Sinclair was born in New York (North America), son of James Sinclair and Elise Morrell, belonging to a family of pioneers. He arrived at the port of Buenos Aires at an early age, enlisting in the Navy of William Brown, taking part in the Brazilian War. Finished the war of Brazil was promoted to captain in 1830, serving as Comandante of the sumaca República. In 1831 he served temporarily as Captain of the pontoon schooner Goleta Maldonado. In 1832 Sinclair was promoted to Sergeant Mayor.

Sinclair was the last Captain who had the Goleta Sarandí, a ship who served in favor of the Legión Libertadora (Unitarios) against the Argentine Confederation. This ship stood out from the rest for its high performance of navigation. The Schooner Sarandí also had served during the war of Brazil.
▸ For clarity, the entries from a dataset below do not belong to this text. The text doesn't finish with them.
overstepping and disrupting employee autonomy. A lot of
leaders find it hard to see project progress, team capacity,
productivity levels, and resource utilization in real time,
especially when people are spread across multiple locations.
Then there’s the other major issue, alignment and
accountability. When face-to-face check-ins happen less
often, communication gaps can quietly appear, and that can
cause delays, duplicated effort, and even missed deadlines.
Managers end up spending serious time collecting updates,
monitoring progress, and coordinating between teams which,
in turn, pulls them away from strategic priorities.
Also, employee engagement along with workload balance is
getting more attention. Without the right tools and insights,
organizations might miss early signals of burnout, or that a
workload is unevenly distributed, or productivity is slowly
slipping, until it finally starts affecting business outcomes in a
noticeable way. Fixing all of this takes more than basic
For having helped to leave the country to Valentín Alsina, he was discharged on October 17, 1837, by order of Juan Manuel de Rosas. Sinclair was emigrated to the city of Montevideo that same year. After participating in the battle of Yeruá, he was promoted to Lieutenant colonel in 1839.

In 1843, Enrique Sinclair took part in the defense of Montevideo against the invasion of Manuel Oribe to the city. He returned to Argentina after the Battle of Caseros, being reincorporated into the Argentine navy where he held various destinations until his retirement in 1892.

== Family ==

In 1833, Enrique Sinclair Morrell was married to Petrona Alcántara Buenaventura Acosta y Rivero, daughter of José Acosta and Dominga Rivero. He and his wife were the parents of Enrique Fortunato Sinclair Acosta, born on January 9, 1836, Víctor Horacio Sinclair Acosta (1850), and María Aparicia Sinclair Acosta (1854), wife of Walter Jorge Green (Naval officer).

At present, a street in the city of Buenos Aires bears its name in his honor and memory.